■ **問題**:
小説の紹介文のうち「ルトヴィアでは,次期皇帝を目」から「が持てるようなものではない。」までを、一字も変えずに書き出してください。

■ **ページ抜粋**:
*-*-*

ルトヴィアでは,次期皇帝を目指す皇子は14歳までに皇子の教育施設であるカデーレ宮に移り住んでいなければならないという決まりがあった。だが,肝心のアルゼウスは病のため,皇位などとても望めない。それでも息子を皇帝にと望むゼカロ公は,少女でありながら外見はアルゼウスと瓜二つのカリエを影武者にすることにしたのだった。
いきなり両親と引き離された悲しみ,決して逆らうことのできない貴族への恐怖,縁もゆかりもない皇子の身代わりにならなければならないという理不尽さ。自らに降ってきたあまりの困難に,カリエは怒り,嘆き,絶望する。だが最後には,そうした境遇を受け入れようと決意する。自分を利用しようとした人々を見返すために。死の床にいる優しき皇子アルゼウスのために。なによりも,自身が生き続けるために。
エディアルドによる厳しい教育に耐え,誰もがアルゼウスだと疑わないほどの立ち居振る舞いを身につけたカリエは,ついにほかの皇子たちの待つカデーレ宮に足を踏み入れる。そこでさらなる苦難が自身を待ち受けているとも知らずに――。
●どんな困難にも屈しない。カリエは気高く,強く生きる
本作の魅力の半分は,主人公であるカリエの強さにある,と言って過言ではないだろう。
前段で述べたように,カリエが置かれた状況は,14歳の少女が1人で受け止めるにはあまりに過酷すぎるものだ。普通なら,その重圧に押しつぶされてもおかしくない。カリエもその例外ではないが,彼女がすごいのは最後にはそれを受け入れ,その中でなんとか生き抜こうとするところだ。大本には「死にたくない」という強い思いがあるとはいえ,それを貫くだけの意志は誰もが持てるようなものではない。

*-*-*

■ **提供資料**:
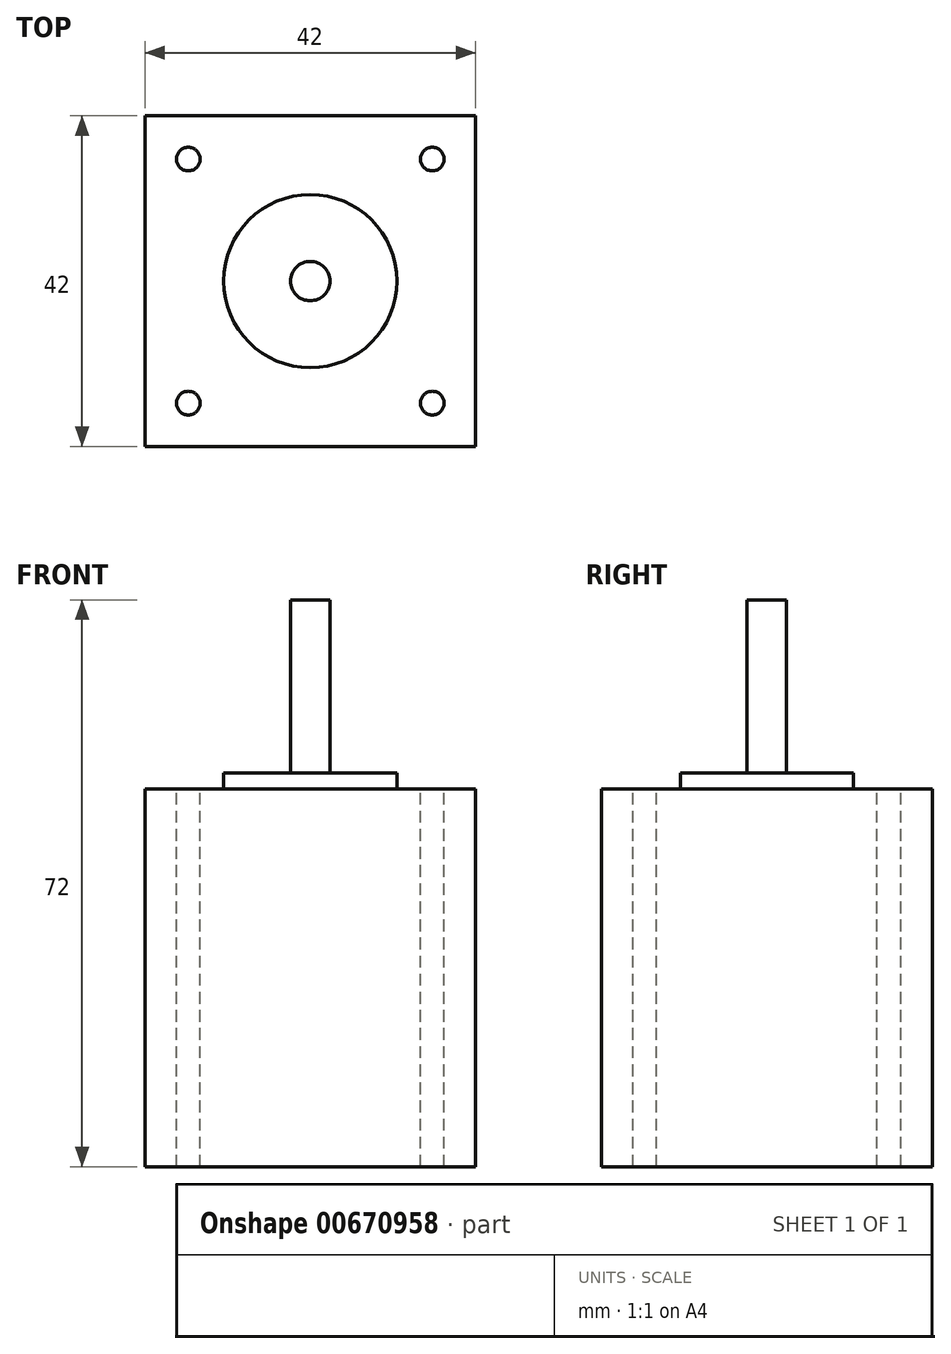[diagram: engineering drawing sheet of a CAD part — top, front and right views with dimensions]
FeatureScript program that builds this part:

*-*-*

■ **解答例**:
ルトヴィアでは,次期皇帝を目指す皇子は14歳までに皇子の教育施設であるカデーレ宮に移り住んでいなければならないという決まりがあった。だが,肝心のアルゼウスは病のため,皇位などとても望めない。それでも息子を皇帝にと望むゼカロ公は,少女でありながら外見はアルゼウスと瓜二つのカリエを影武者にすることにしたのだった。
いきなり両親と引き離された悲しみ,決して逆らうことのできない貴族への恐怖,縁もゆかりもない皇子の身代わりにならなければならないという理不尽さ。自らに降ってきたあまりの困難に,カリエは怒り,嘆き,絶望する。だが最後には,そうした境遇を受け入れようと決意する。自分を利用しようとした人々を見返すために。死の床にいる優しき皇子アルゼウスのために。なによりも,自身が生き続けるために。
エディアルドによる厳しい教育に耐え,誰もがアルゼウスだと疑わないほどの立ち居振る舞いを身につけたカリエは,ついにほかの皇子たちの待つカデーレ宮に足を踏み入れる。そこでさらなる苦難が自身を待ち受けているとも知らずに――。
●どんな困難にも屈しない。カリエは気高く,強く生きる
本作の魅力の半分は,主人公であるカリエの強さにある,と言って過言ではないだろう。
前段で述べたように,カリエが置かれた状況は,14歳の少女が1人で受け止めるにはあまりに過酷すぎるものだ。普通なら,その重圧に押しつぶされてもおかしくない。カリエもその例外ではないが,彼女がすごいのは最後にはそれを受け入れ,その中でなんとか生き抜こうとするところだ。大本には「死にたくない」という強い思いがあるとはいえ,それを貫くだけの意志は誰もが持てるようなものではない。